Later that morning, her breathing changed, slowing. At 9:45 a.m., Rich said, “Sara just kind of startled. She let a long breath out. Then she just stopped.”
I am arguing, along with Newkirk, that when we write we are asking our readers to come along with us on a journey. Even if this movement is not mentioned explicitly and even if it is not accomplished with literal plots, there is movement: a movement from one insight to another, the movement of inquiry. When we do not engage our readers in this movement, we lose an opportunity to allow them a window into our meaning-making process.
Midway through “Letting Go,” Gawande recounts how Sara Monopoli came to him about a secondary thyroid cancer which was, unlike the lung cancer, operable. Even though Gawande knew the lung cancer would kill Sara long before the thyroid cancer, he confides that he was unable to follow his own advice:
After one of her chemo therapies seemed to shrink the thyroid cancer slightly, I even raised with her the possibility that an experimental therapy could work against both her cancers, which was sheer fantasy. Discussing a fantasy was easier—less emotional, less explosive, less prone to misunderstanding—than discussing what was happening before my eyes.

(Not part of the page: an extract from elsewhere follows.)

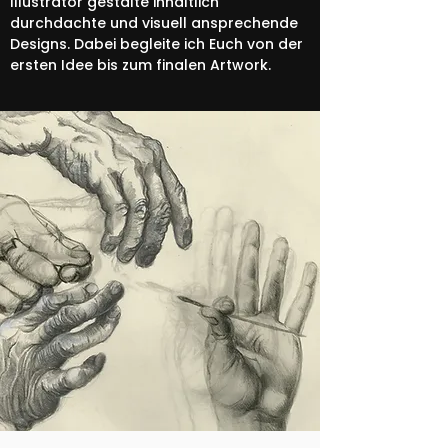
Illustrator gestalte inhaltlich
durchdachte und visuell ansprechende
Designs. Dabei begleite ich Euch von der
ersten Idee bis zum finalen Artwork.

This event could have been hidden within the layers of traditional argumentation. Yet, because Gawande makes visible the movement of his inquiry, we not only recognize him as a surgeon and an expert in end-of-life care, but as a flawed human being trying to make sense of difficult problems.
While we can try to escape our own stories when we make arguments, we most certainly don’t have to, nor should we.
Gawande, Atul. “Letting Go.” The New Yorker. 2 Aug. 2010, https://www.newyorker.com/magazine/2010/08/02/letting-go-2. Accessed Oct 2016.
Newkirk, Thomas. Mind Made For Stories: How We Really Read and Write Informational and Persuasive Texts. Portsmouth: Heinemann, 2014. Text.
Papoulis, Irene. “You’re a belles-lettrist, and that’s no good!” How creative nonfiction has shaped and reshaped my composition pedagogy. CCCC, 8 April 2016, San Antonio.